> [Goal of the exercise]: Look through the records below for the line with "right knee: (280, 590)". Return that line and each one after it up to and including the line with "right hip: (185, 138)", exactly.

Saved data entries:
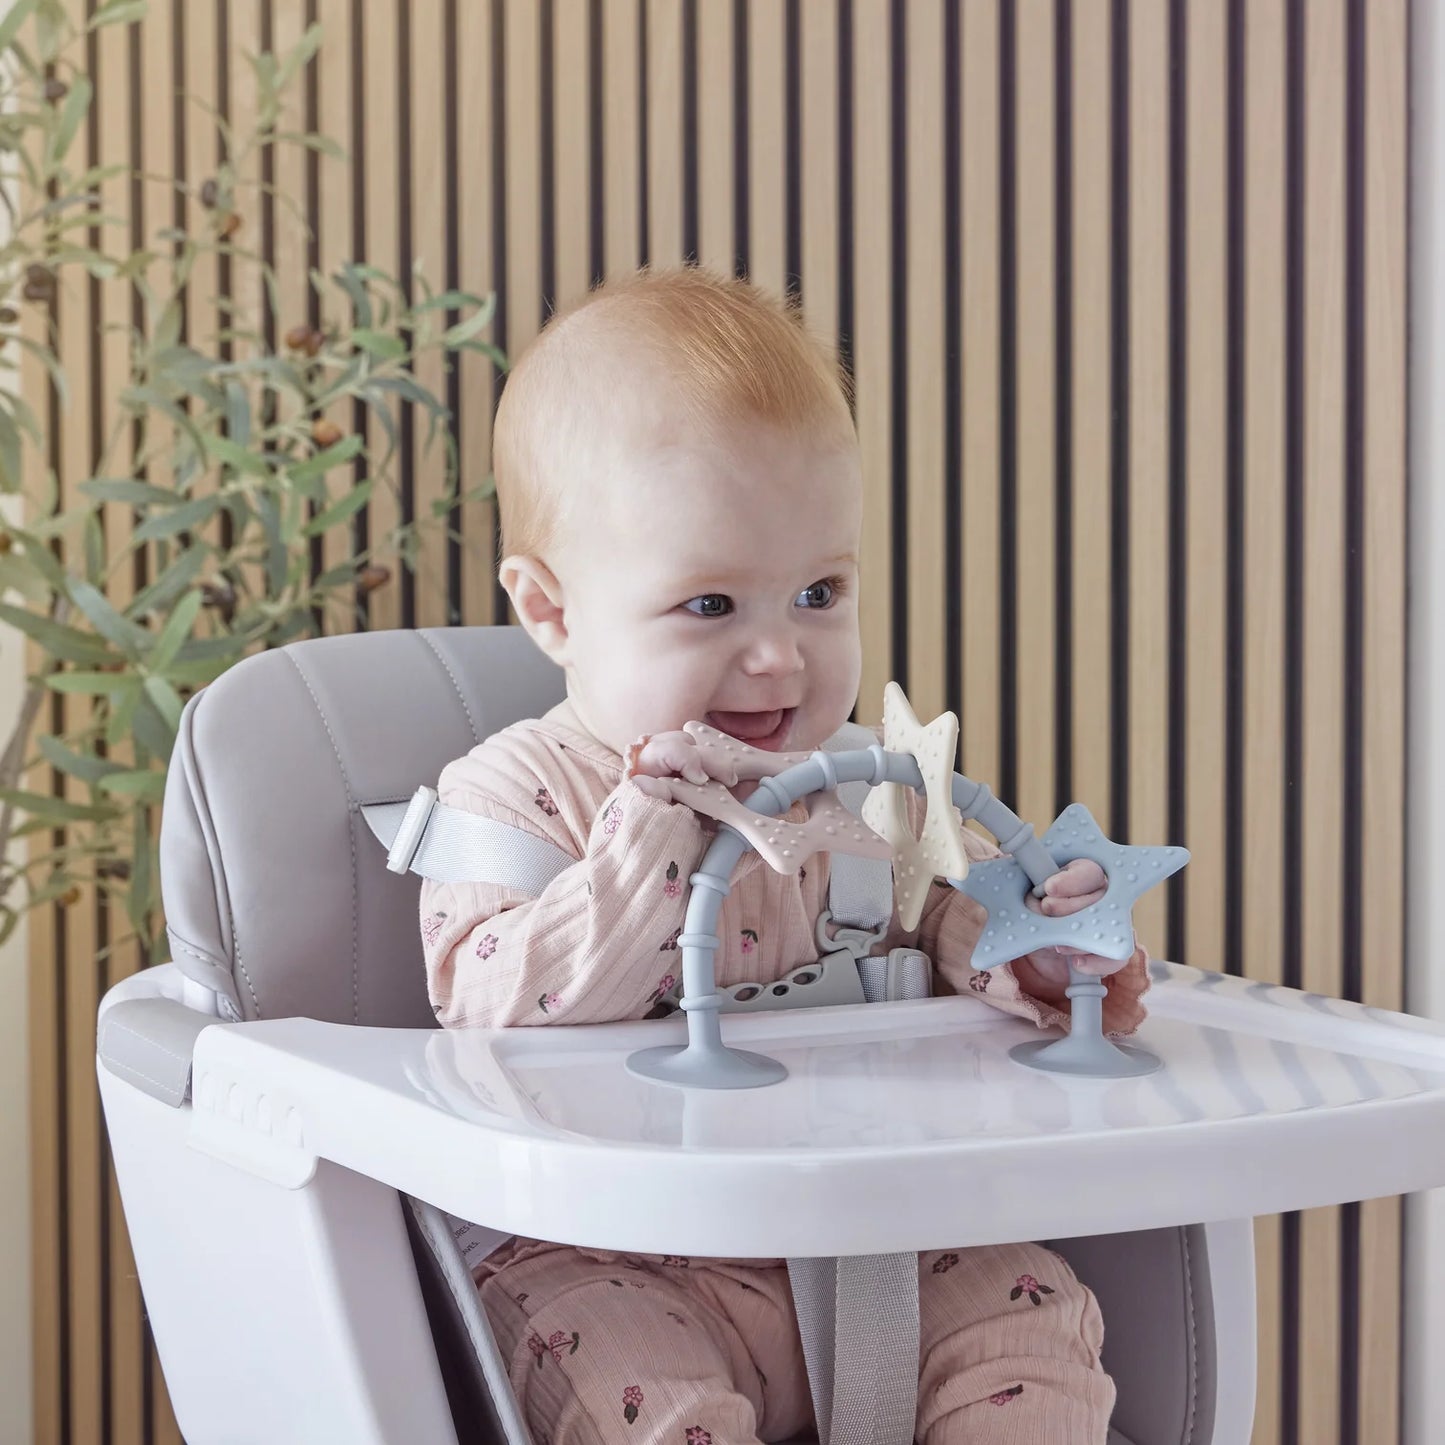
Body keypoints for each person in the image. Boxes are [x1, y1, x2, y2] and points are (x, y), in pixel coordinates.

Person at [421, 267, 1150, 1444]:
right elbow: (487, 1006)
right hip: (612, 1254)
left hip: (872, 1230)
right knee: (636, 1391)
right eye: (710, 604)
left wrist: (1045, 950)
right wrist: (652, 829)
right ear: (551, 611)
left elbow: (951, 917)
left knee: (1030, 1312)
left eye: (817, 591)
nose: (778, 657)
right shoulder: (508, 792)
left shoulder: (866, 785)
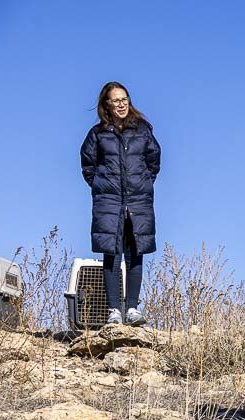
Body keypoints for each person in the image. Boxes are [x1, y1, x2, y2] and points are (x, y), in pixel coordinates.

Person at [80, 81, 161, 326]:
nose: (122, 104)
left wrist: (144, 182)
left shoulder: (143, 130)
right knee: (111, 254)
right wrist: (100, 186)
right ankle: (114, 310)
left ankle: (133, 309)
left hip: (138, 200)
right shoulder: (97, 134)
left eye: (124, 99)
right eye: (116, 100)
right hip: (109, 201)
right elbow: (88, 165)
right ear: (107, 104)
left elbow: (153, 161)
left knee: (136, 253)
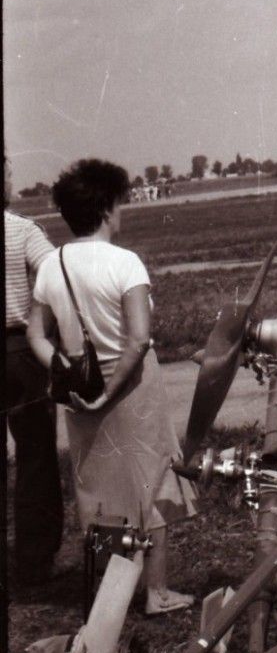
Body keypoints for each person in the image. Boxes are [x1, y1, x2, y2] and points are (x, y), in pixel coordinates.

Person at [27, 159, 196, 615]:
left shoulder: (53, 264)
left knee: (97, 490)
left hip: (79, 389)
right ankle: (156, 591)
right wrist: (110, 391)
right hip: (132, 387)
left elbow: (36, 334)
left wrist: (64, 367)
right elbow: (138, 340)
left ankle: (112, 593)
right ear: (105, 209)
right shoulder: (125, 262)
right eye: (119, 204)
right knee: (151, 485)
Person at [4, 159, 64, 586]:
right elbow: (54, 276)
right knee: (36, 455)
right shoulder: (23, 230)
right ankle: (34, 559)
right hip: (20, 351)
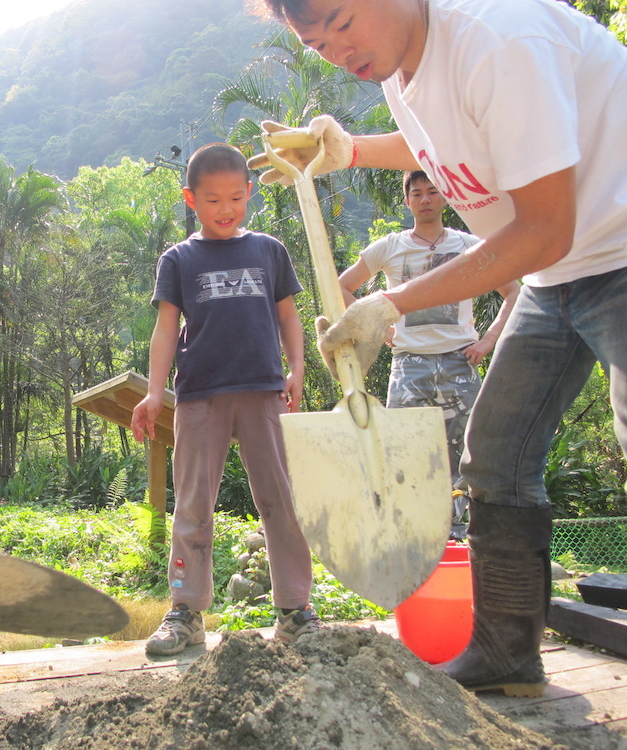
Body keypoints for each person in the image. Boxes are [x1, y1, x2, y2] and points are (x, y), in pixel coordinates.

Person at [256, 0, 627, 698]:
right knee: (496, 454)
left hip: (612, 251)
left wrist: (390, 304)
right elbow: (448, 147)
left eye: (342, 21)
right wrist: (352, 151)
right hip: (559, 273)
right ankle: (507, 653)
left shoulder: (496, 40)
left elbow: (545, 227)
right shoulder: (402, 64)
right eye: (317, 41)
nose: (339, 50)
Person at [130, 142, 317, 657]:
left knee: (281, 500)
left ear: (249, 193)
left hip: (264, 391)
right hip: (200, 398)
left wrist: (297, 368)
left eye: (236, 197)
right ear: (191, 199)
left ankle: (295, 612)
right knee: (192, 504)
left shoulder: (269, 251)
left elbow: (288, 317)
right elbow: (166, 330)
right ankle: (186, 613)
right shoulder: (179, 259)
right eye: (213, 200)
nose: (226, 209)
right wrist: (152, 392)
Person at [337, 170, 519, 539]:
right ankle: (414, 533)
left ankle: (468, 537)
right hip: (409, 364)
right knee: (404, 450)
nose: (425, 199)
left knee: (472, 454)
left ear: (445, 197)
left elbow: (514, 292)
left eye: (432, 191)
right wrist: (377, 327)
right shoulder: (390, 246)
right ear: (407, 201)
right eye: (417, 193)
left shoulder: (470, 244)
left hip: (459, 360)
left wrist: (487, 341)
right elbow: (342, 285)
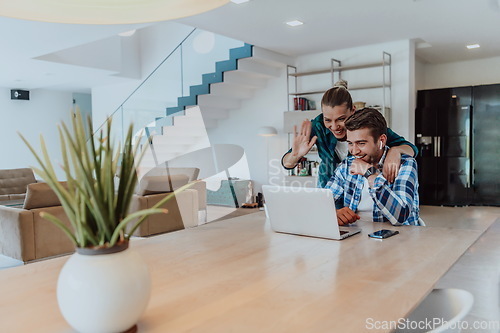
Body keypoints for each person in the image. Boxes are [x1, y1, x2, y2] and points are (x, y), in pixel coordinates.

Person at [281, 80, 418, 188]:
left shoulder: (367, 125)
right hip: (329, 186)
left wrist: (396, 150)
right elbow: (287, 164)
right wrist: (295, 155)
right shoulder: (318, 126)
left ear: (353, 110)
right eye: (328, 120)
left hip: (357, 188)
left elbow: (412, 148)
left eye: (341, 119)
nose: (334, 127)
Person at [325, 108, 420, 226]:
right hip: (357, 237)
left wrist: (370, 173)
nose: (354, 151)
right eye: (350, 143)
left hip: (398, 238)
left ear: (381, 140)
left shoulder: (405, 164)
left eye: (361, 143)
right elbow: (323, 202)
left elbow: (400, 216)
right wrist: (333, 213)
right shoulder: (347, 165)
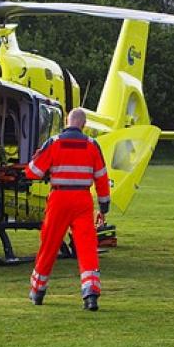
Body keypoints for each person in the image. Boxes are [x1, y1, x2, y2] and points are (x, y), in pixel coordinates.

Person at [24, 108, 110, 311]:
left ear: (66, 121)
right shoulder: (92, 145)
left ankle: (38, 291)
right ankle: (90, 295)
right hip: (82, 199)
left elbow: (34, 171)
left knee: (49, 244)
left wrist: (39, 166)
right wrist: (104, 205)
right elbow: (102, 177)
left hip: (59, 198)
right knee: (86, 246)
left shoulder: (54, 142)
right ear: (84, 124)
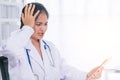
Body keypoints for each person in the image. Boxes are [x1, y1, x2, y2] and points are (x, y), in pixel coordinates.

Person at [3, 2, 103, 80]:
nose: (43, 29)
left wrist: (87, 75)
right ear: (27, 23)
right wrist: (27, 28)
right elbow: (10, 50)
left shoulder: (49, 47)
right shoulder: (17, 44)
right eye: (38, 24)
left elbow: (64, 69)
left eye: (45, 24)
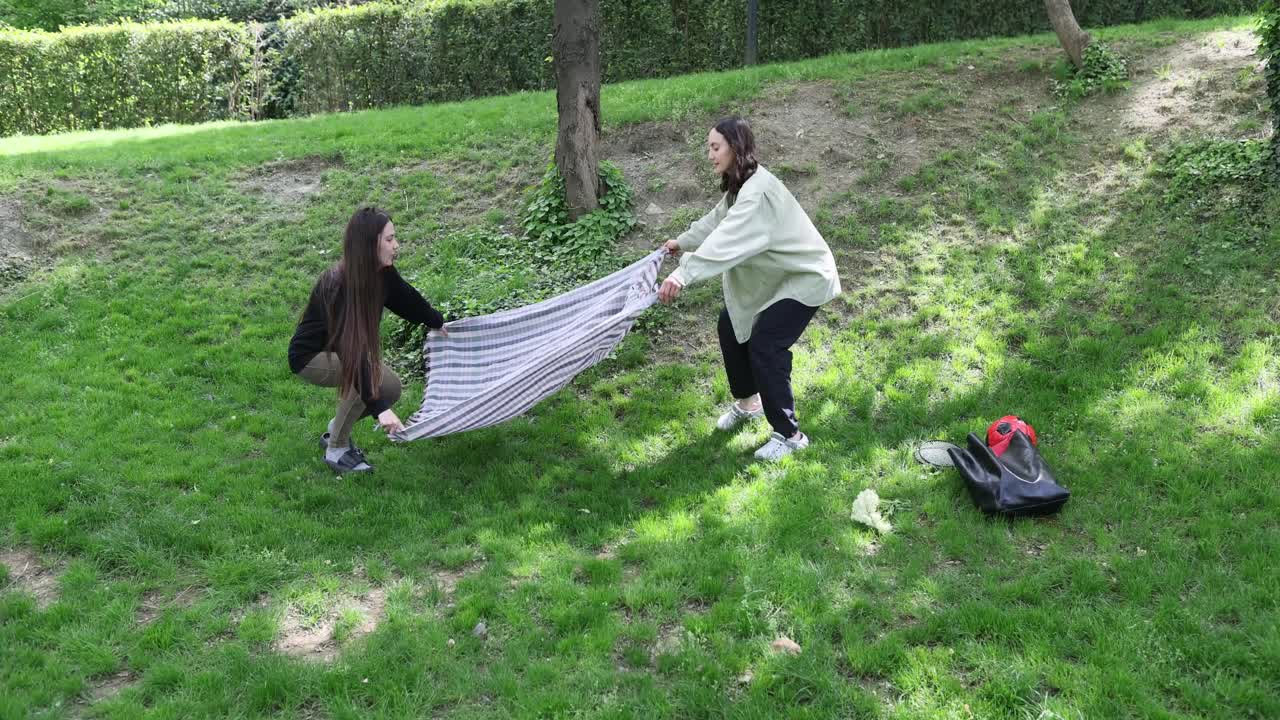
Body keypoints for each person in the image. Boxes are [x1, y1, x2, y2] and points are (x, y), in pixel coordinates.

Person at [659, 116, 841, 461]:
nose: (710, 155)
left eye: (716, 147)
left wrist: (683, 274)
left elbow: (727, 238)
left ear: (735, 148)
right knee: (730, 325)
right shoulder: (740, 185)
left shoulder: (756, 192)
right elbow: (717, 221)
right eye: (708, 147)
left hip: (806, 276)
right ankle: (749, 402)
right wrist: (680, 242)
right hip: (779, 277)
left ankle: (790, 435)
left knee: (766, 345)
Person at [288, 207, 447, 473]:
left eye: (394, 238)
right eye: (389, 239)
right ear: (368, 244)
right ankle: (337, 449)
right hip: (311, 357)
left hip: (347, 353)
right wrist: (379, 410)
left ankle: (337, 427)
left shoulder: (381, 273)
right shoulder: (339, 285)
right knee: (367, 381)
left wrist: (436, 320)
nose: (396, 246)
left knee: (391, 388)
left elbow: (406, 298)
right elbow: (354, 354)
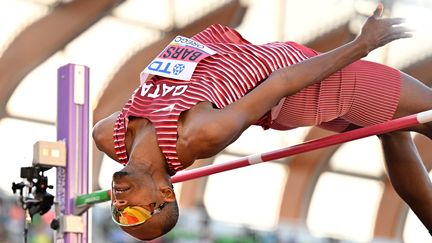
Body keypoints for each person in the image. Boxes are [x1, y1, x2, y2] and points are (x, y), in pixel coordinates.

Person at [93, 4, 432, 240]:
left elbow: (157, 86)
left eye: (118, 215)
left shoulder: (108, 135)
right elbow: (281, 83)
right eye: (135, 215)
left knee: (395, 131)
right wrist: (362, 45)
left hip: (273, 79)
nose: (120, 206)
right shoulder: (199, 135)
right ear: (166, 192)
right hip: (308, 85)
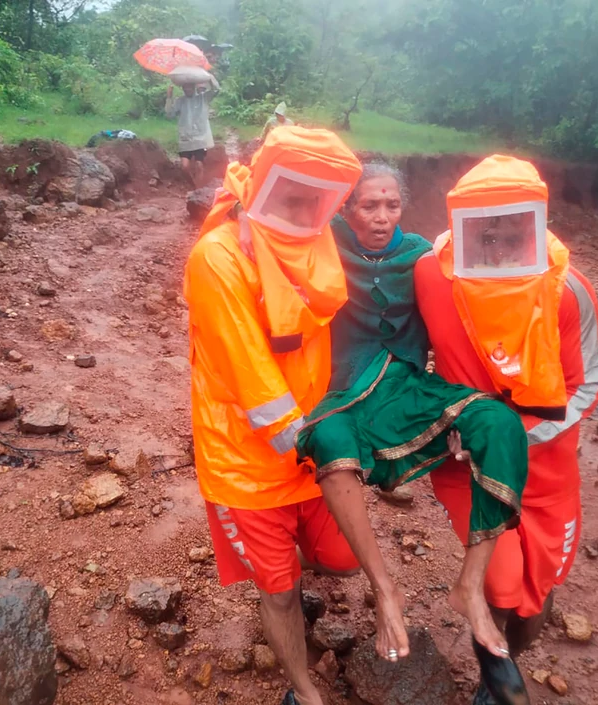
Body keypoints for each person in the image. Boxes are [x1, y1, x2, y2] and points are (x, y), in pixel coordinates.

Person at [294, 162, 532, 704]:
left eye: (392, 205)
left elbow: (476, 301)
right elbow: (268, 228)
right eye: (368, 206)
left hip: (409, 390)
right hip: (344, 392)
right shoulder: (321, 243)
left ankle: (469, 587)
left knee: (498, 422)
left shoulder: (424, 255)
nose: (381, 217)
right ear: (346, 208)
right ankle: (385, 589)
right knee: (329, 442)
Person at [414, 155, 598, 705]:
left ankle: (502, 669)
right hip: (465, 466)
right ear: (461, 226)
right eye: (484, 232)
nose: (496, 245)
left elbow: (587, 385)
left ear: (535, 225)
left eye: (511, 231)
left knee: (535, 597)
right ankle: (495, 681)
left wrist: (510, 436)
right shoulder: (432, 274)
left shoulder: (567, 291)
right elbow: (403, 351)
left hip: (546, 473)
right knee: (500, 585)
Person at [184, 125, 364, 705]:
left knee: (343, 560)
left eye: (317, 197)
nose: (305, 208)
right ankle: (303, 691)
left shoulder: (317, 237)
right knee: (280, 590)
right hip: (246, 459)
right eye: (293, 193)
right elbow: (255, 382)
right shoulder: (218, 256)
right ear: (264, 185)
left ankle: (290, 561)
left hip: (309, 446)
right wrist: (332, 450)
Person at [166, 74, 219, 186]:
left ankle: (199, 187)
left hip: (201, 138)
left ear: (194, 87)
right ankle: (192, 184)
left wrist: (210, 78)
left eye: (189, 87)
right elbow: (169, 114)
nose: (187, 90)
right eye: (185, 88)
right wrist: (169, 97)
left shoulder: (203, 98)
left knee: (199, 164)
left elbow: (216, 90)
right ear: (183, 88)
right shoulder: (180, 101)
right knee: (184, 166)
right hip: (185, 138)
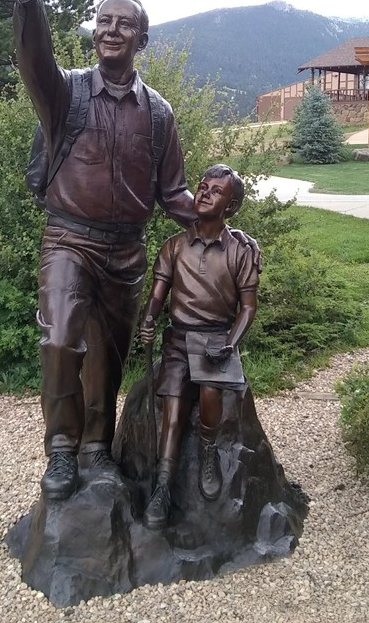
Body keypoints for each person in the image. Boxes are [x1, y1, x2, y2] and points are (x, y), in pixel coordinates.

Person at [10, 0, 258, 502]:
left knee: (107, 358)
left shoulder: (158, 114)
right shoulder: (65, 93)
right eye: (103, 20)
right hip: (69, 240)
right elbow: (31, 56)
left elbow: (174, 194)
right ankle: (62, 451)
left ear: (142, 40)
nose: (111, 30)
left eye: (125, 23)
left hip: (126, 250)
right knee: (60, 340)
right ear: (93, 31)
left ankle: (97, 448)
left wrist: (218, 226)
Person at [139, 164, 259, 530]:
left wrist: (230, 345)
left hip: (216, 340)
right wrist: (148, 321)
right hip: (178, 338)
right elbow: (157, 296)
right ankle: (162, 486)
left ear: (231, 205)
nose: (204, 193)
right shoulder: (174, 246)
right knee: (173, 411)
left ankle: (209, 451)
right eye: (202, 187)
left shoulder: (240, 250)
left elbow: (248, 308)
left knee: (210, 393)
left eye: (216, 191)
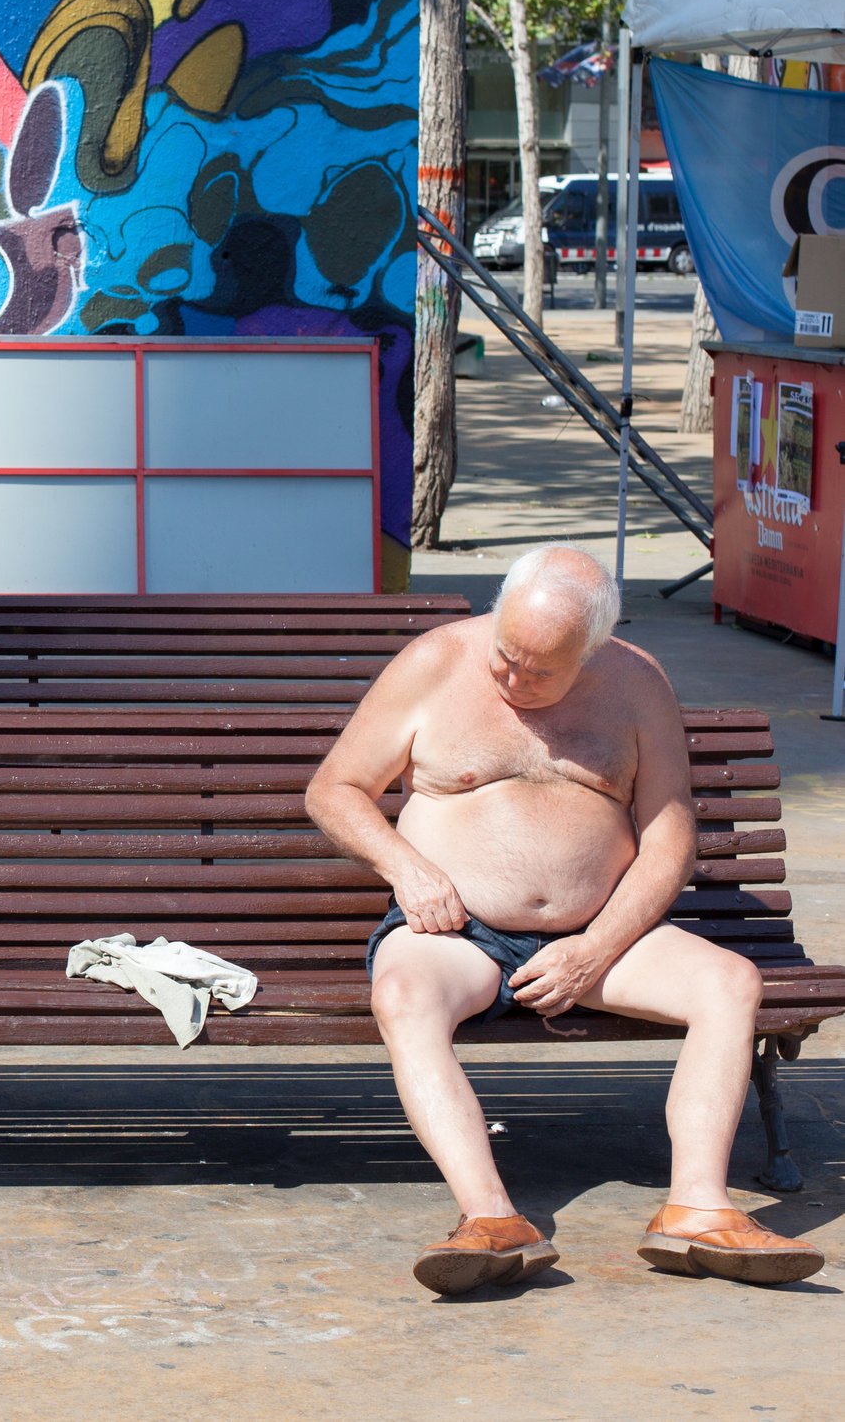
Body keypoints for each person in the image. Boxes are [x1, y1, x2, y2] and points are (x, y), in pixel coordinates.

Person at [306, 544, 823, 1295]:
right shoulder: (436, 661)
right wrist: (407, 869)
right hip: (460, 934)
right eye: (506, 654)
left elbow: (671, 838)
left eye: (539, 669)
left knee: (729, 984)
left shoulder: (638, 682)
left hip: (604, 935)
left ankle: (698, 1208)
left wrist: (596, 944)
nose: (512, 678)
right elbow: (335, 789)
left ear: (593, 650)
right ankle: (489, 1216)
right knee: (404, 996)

> [Output below]:
right knee: (280, 590)
right hip: (246, 459)
right eye: (293, 193)
right elbow: (255, 382)
right shoulder: (218, 256)
right ear: (264, 185)
left ankle: (290, 561)
left hip: (309, 446)
right wrist: (332, 450)
Person at [166, 74, 219, 186]:
left ankle: (199, 187)
left hip: (201, 138)
left ear: (194, 87)
right ankle: (192, 184)
left wrist: (210, 78)
left eye: (189, 87)
right elbow: (169, 114)
nose: (187, 90)
right eye: (185, 88)
right wrist: (169, 97)
left shoulder: (203, 98)
left knee: (199, 164)
left elbow: (216, 90)
right ear: (183, 88)
right shoulder: (180, 101)
right knee: (184, 166)
right hip: (185, 138)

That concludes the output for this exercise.